In similar fashion, the foundation’s existing efforts to increase charitable giving — including the Giving Pledge and multiple grants to improve both data collection and public awareness about giving — was just given a remarkable boost with a grant of $10 million to organization GivingTuesday in 2022. Part of that grant, which is just $500,000 shy of the total amount given by Gates to GivingTuesday since its founding in 2012, will support a database of charitable giving and other acts of generosity, as reported in The Chronicle of Philanthropy.
That article also quotes French Gates on the foundation’s reasoning for the gift. “Whether people are giving their voice, their time, their expertise or their money, and given that it was the 10-year anniversary of GivingTuesday, it seemed like the right time to step up with another commitment,” she said.
In North America, K-12 education remains a key focus area for the foundation, along with early learning and post-secondary success. But within that area, the foundation revealed in October that support for math education would increase dramatically to $1.1 billion over the next four years while grants in other subjects, including language arts, would be reduced. The Chronicle of Philanthropy reported that the foundation’s “increased focus on math comes after the pandemic ‘wreaked havoc’ on learning in secondary schools and widened the gaps based on race in student performance, with math scores among Black students falling more sharply than declines among white students, according to Bob Hughes, director of the Gates Foundation’s elementary and secondary education grant-making program.”
Another cause that has long been important to the foundation is empowering women and families in an effort to address global poverty. As the Gates Foundation website states, “Our Gender Equality Division works to ensure women and girls in Africa and South Asia can enjoy good health, make their own choices, earn their own money and be leaders in their societies.” While this focus has traditionally included family planning and maternal and child health — and will continue to do so — it is now clear that increased investment in this area will more sharply focus on women’s economic empowerment.

● **ASSIGNMENT 1**
In the passage on the Gates Foundation, retype the text from "Another cause that" to "women’s economic empowerment.".
● **ASSIGNMENT 2**
List the things that French Gates says people may give, as named in her quoted remark in the Gates Foundation passage.

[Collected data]
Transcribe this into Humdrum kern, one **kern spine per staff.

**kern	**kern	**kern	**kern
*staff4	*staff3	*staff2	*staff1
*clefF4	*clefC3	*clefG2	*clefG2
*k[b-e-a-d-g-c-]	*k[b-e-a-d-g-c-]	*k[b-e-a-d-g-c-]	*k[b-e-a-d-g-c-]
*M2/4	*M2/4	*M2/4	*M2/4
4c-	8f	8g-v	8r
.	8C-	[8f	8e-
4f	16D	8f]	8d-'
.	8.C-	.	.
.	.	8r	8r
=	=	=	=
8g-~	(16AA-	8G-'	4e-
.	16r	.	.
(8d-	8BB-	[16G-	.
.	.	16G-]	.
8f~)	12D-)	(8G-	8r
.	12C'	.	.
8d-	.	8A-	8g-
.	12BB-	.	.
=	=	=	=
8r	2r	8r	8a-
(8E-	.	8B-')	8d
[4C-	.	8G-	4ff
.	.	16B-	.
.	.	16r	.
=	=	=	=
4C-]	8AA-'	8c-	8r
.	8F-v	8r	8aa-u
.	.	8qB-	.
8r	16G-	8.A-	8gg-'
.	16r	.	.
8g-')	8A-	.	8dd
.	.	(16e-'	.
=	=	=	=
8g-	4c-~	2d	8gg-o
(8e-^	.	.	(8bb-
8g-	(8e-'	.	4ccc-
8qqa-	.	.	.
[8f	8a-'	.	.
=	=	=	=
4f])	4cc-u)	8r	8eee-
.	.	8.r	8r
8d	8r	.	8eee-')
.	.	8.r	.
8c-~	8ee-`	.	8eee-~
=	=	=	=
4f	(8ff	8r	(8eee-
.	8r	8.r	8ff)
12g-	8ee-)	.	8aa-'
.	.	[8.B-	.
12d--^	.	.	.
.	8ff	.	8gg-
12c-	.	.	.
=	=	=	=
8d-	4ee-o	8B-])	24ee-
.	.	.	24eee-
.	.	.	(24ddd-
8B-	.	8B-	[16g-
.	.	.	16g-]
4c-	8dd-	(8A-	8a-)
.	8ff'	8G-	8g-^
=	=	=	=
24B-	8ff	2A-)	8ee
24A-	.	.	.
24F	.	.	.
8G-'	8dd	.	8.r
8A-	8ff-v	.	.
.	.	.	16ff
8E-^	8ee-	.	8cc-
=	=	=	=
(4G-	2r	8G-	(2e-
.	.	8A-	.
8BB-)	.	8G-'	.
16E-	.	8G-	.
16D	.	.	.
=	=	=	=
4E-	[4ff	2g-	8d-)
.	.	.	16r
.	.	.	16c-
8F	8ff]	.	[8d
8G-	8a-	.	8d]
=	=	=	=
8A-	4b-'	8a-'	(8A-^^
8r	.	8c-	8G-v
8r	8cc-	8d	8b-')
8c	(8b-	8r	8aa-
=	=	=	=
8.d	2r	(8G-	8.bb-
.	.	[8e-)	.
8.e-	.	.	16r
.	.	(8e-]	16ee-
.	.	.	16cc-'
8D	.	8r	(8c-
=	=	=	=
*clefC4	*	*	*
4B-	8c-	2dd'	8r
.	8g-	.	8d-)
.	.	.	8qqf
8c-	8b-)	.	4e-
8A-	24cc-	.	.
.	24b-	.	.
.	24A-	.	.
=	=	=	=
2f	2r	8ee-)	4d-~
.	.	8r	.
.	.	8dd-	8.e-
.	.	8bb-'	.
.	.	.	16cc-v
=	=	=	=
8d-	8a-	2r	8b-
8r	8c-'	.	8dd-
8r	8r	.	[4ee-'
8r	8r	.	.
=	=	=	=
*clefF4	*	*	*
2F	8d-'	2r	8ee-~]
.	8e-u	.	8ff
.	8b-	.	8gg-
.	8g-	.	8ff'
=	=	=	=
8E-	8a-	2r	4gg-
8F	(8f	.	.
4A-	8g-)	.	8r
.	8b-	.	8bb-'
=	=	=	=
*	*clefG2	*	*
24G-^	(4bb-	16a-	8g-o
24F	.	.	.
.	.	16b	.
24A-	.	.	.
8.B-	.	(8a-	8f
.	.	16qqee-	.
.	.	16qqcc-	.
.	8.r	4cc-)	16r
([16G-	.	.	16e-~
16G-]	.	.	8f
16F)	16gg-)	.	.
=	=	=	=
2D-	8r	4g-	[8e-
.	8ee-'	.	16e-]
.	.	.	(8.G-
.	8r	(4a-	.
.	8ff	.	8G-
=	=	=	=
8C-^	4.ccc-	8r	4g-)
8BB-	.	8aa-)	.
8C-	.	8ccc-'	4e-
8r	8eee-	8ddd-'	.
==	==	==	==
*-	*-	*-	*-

● **WORKED SOLUTION 1**
Another cause that has long been important to the foundation is empowering women and families in an effort to address global poverty. As the Gates Foundation website states, “Our Gender Equality Division works to ensure women and girls in Africa and South Asia can enjoy good health, make their own choices, earn their own money and be leaders in their societies.” While this focus has traditionally included family planning and maternal and child health — and will continue to do so — it is now clear that increased investment in this area will more sharply focus on women’s economic empowerment.

● **WORKED SOLUTION 2**
Their voice, their time, their expertise, their money